» Aim of the task:
Exact copy, no pictures: return all the records as they stand.
____ Data for processing
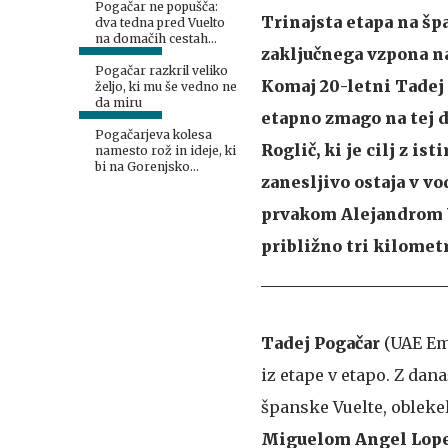
Pogačar ne popušča:
Trinajsta etapa na šp
dva tedna pred Vuelto
na domačih cestah
zaključnega vzpona na
podira rekorde
Pogačar razkril veliko
Komaj 20-letni Tadej 
željo, ki mu še vedno ne
da miru
etapno zmago na tej d
Pogačarjeva kolesa
Roglič, ki je cilj z i
namesto rož in ideje, ki
bi na Gorenjsko
zanesljivo ostaja v v
privabljale turiste še
desetletja
prvakom Alejandrom Va
približno tri kilometr
Tadej Pogačar
(UAE Emi
iz etape v etapo. Z dan
španske Vuelte, oblekel
Miguelom Angel Lop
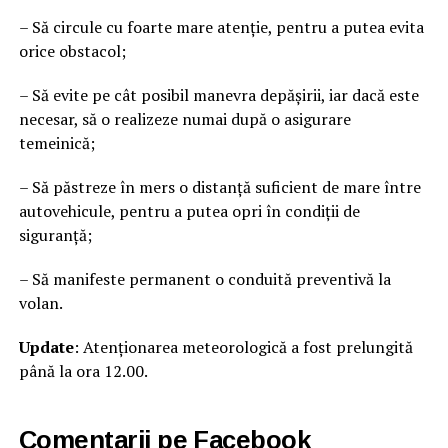
– Să circule cu foarte mare atenţie, pentru a putea evita
orice obstacol;
– Să evite pe cât posibil manevra depăşirii, iar dacă este
necesar, să o realizeze numai după o asigurare
temeinică;
– Să păstreze în mers o distanţă suficient de mare între
autovehicule, pentru a putea opri în condiţii de
siguranţă;
– Să manifeste permanent o conduită preventivă la
volan.
Update
: Atenționarea meteorologică a fost prelungită
până la ora 12.00.
Comentarii pe Facebook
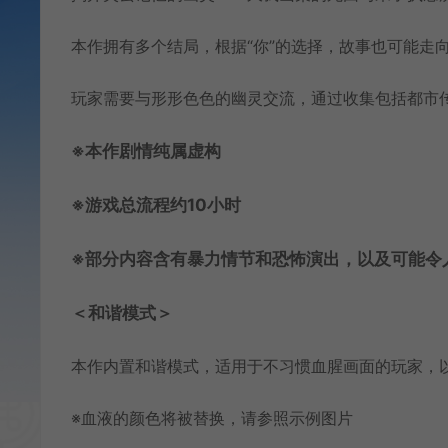
本作拥有多个结局，根据“你”的选择，故事也可能走
玩家需要与形形色色的幽灵交流，通过收集包括都市
※本作剧情纯属虚构
※游戏总流程约10小时
※部分内容含有暴力情节和恐怖演出，以及可能令
＜和谐模式＞
本作内置和谐模式，适用于不习惯血腥画面的玩家，以及
※血液的颜色将被替换，请参照示例图片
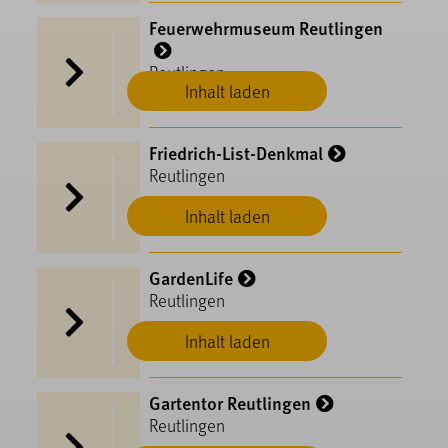
Feuerwehrmuseum Reutlingen
Reutlingen
Inhalt laden
Friedrich-List-Denkmal
Reutlingen
Inhalt laden
GardenLife
Reutlingen
Inhalt laden
Gartentor Reutlingen
Reutlingen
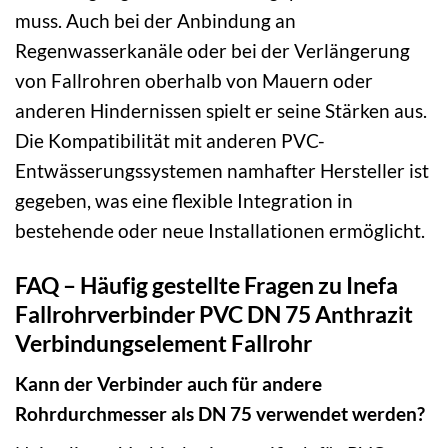
muss. Auch bei der Anbindung an
Regenwasserkanäle oder bei der Verlängerung
von Fallrohren oberhalb von Mauern oder
anderen Hindernissen spielt er seine Stärken aus.
Die Kompatibilität mit anderen PVC-
Entwässerungssystemen namhafter Hersteller ist
gegeben, was eine flexible Integration in
bestehende oder neue Installationen ermöglicht.
FAQ – Häufig gestellte Fragen zu Inefa
Fallrohrverbinder PVC DN 75 Anthrazit
Verbindungselement Fallrohr
Kann der Verbinder auch für andere
Rohrdurchmesser als DN 75 verwendet werden?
________
» Problem solution:
Pogačar ne popušča:
Trinajsta etapa na šp
dva tedna pred Vuelto
na domačih cestah
zaključnega vzpona na
podira rekorde
Pogačar razkril veliko
Komaj 20-letni Tadej 
željo, ki mu še vedno ne
da miru
etapno zmago na tej d
Pogačarjeva kolesa
Roglič, ki je cilj z i
namesto rož in ideje, ki
bi na Gorenjsko
zanesljivo ostaja v v
privabljale turiste še
desetletja
prvakom Alejandrom Va
približno tri kilometr
Tadej Pogačar
(UAE Emi
iz etape v etapo. Z dan
španske Vuelte, oblekel
Miguelom Angel Lop
– Să circule cu foarte mare atenţie, pentru a putea evita
orice obstacol;
– Să evite pe cât posibil manevra depăşirii, iar dacă este
necesar, să o realizeze numai după o asigurare
temeinică;
– Să păstreze în mers o distanţă suficient de mare între
autovehicule, pentru a putea opri în condiţii de
siguranţă;
– Să manifeste permanent o conduită preventivă la
volan.
Update
: Atenționarea meteorologică a fost prelungită
până la ora 12.00.
Comentarii pe Facebook
本作拥有多个结局，根据“你”的选择，故事也可能走
玩家需要与形形色色的幽灵交流，通过收集包括都市
※本作剧情纯属虚构
※游戏总流程约10小时
※部分内容含有暴力情节和恐怖演出，以及可能令
＜和谐模式＞
本作内置和谐模式，适用于不习惯血腥画面的玩家，以及
※血液的颜色将被替换，请参照示例图片
Feuerwehrmuseum Reutlingen
Reutlingen
Inhalt laden
Friedrich-List-Denkmal
Reutlingen
Inhalt laden
GardenLife
Reutlingen
Inhalt laden
Gartentor Reutlingen
Reutlingen
muss. Auch bei der Anbindung an
Regenwasserkanäle oder bei der Verlängerung
von Fallrohren oberhalb von Mauern oder
anderen Hindernissen spielt er seine Stärken aus.
Die Kompatibilität mit anderen PVC-
Entwässerungssystemen namhafter Hersteller ist
gegeben, was eine flexible Integration in
bestehende oder neue Installationen ermöglicht.
FAQ – Häufig gestellte Fragen zu Inefa
Fallrohrverbinder PVC DN 75 Anthrazit
Verbindungselement Fallrohr
Kann der Verbinder auch für andere
Rohrdurchmesser als DN 75 verwendet werden?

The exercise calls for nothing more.